BEGIN

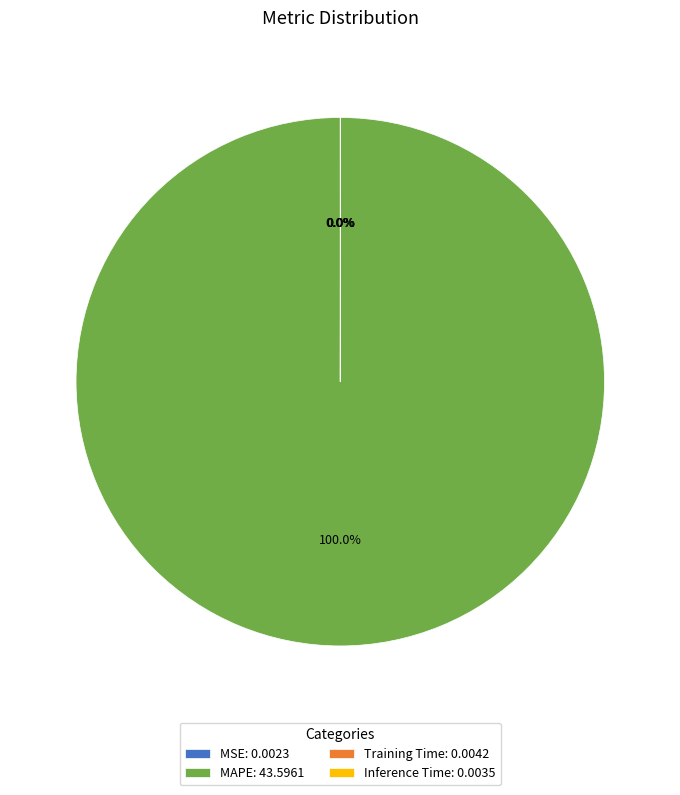

Does any single category account for the majority?

Yes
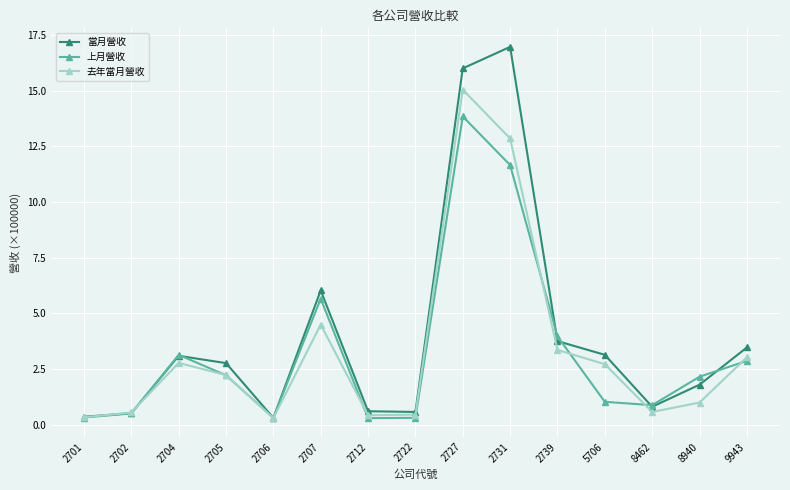

The 當月營收 series shows 0.4 at 2701. True or false?

True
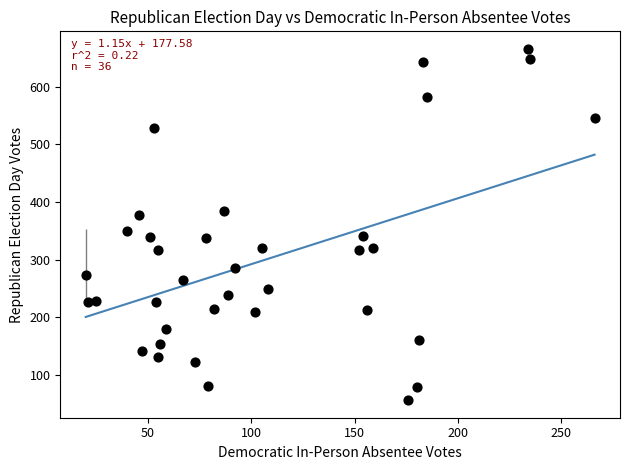

What is the range of X values (max minus min)?

246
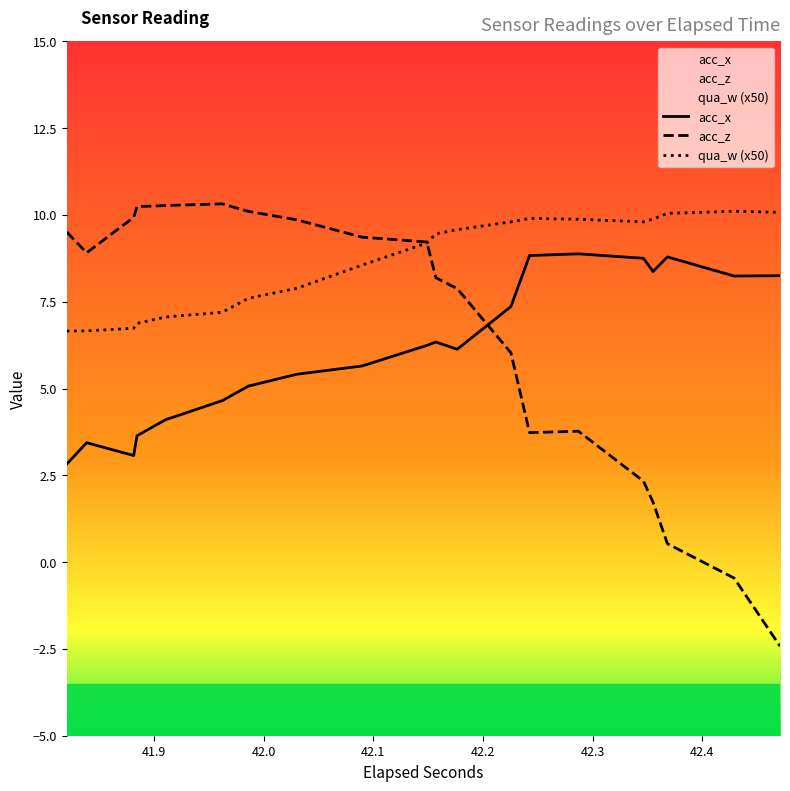

How many intersections are there between acc_x and acc_z?

1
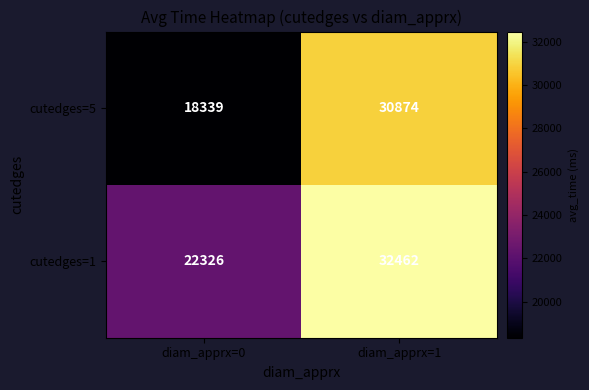

At which label is cutedges=1 closest to 27394?

diam_apprx=0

END

#### [Work instructions]
Render the lines above as a JSON list of strings, with one string for each line and the blank lines skipped. Leave the pictures out.

#### [Solution for this exercise]
[
  "Does any single category account for the majority?",
  "Yes",
  "The 當月營收 series shows 0.4 at 2701. True or false?",
  "True",
  "What is the range of X values (max minus min)?",
  "246",
  "How many intersections are there between acc_x and acc_z?",
  "1",
  "At which label is cutedges=1 closest to 27394?",
  "diam_apprx=0"
]